What is it? The ability to generate ideas of what to do in novel situations or conceiving play ideas when presented with unfamiliar toys or objects (Case-Smith & O’Brien, 2015, p. 272).
Why is it important? Children who have difficulty with ideation may have difficulty with creating motor plans or navigating their environment with purpose, therefore may wander around aimlessly (Case-Smith & O’Brien, 2015, p. 272).
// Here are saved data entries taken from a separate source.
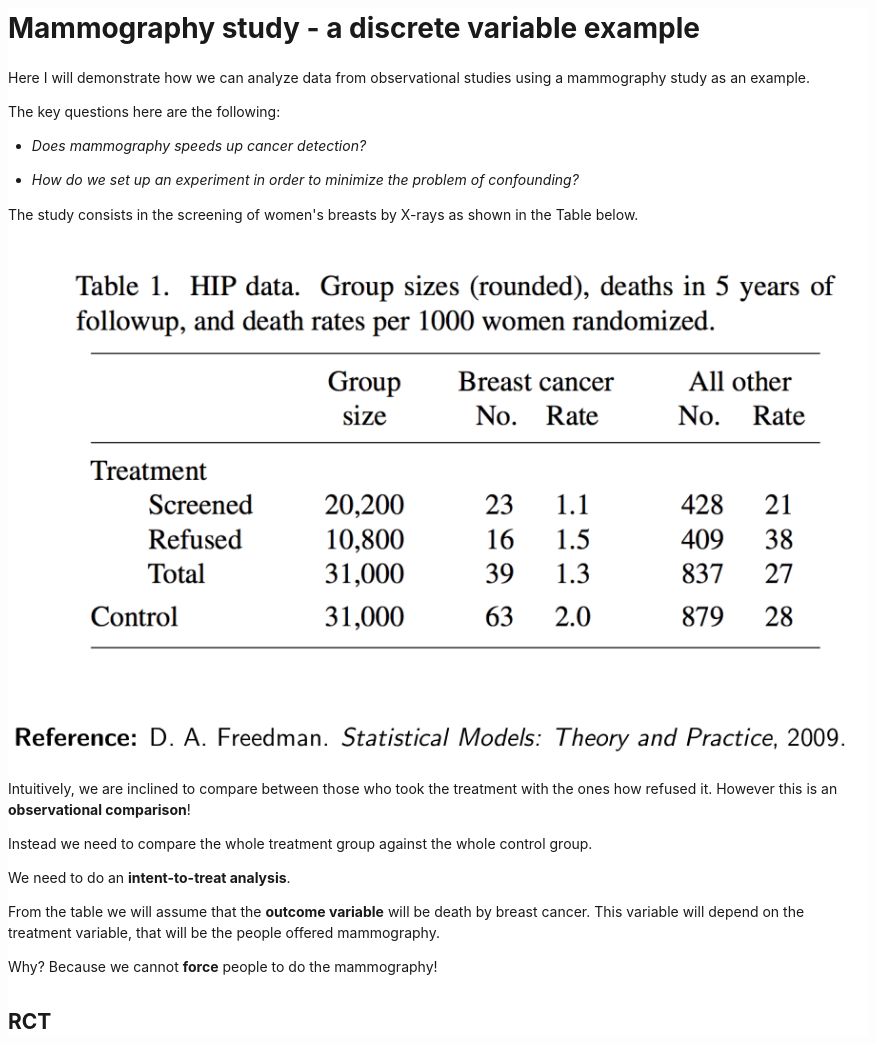 # Mammography study - a discrete variable example

Here I will demonstrate how we can analyze data from observational studies using a mammography study as an example.

The key questions here are the following: 

* *Does mammography speeds up cancer detection?*

* *How do we set up an experiment in order to minimize the problem of confounding?*

The study consists in the screening of women's breasts by X-rays as shown in the Table below.

![Alt text](pics/mammography_table.png)

Intuitively, we are inclined to compare between those who took the treatment with the ones how refused it. However this is an **observational comparison**!

Instead we need to compare the whole treatment group against the whole control group.

We need to do an **intent-to-treat analysis**.

From the table we will assume that the **outcome variable** will be death by breast cancer. This variable will depend on the treatment variable, that will be the people offered mammography.

Why? Because we cannot **force** people to do the mammography!

## RCT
Ideation is a skill necessary for occupations across the lifetime, such as:
- Activities of daily living (functional mobility, dressing, grooming)
- Play and leisure activities (pretend play)
- Academic performance (interacting with peers, participating in play, crafts)
- Job performance
5 activities to try at home:
1. Asking “What if…?” questions.
Tip: Present various silly scenarios and see how your child responds!
2. Presenting the child with a “design challenge”.
Tip: For example, ask the child to create something tall and see what they come up with!
3. Play a game they enjoy, but ask them to change one thing about it.
Tip: For example, play tag but change one rule (i.e. each time someone gets tagged they have to act like an animal when they are chasing others [hopping like a frog]).
4. Creating their own craft.
Tip: Provide the child with various materials and ask them to create something with them!
5. Adding a new component to a preferred toy.
Tip: For example, if your child prefers playing with play-doh, introduce a new toy with it such as dinosaurs or figurines to facilitate pretend play (i.e. making play-doh beds for dinosaurs to sleep in, etc.).
American Occupational Therapy Association. (2014). Occupational therapy practice framework: Domain and process (3rd ed.). American Journal of Occupational Therapy, 68(Suppl. 1), S1-S48.
Case-Smith, J., & O’Brien, J. (2015). Occupational therapy for children and adolescents (7th ed.). St. Louis, MO: Elsevier Mosby, Inc.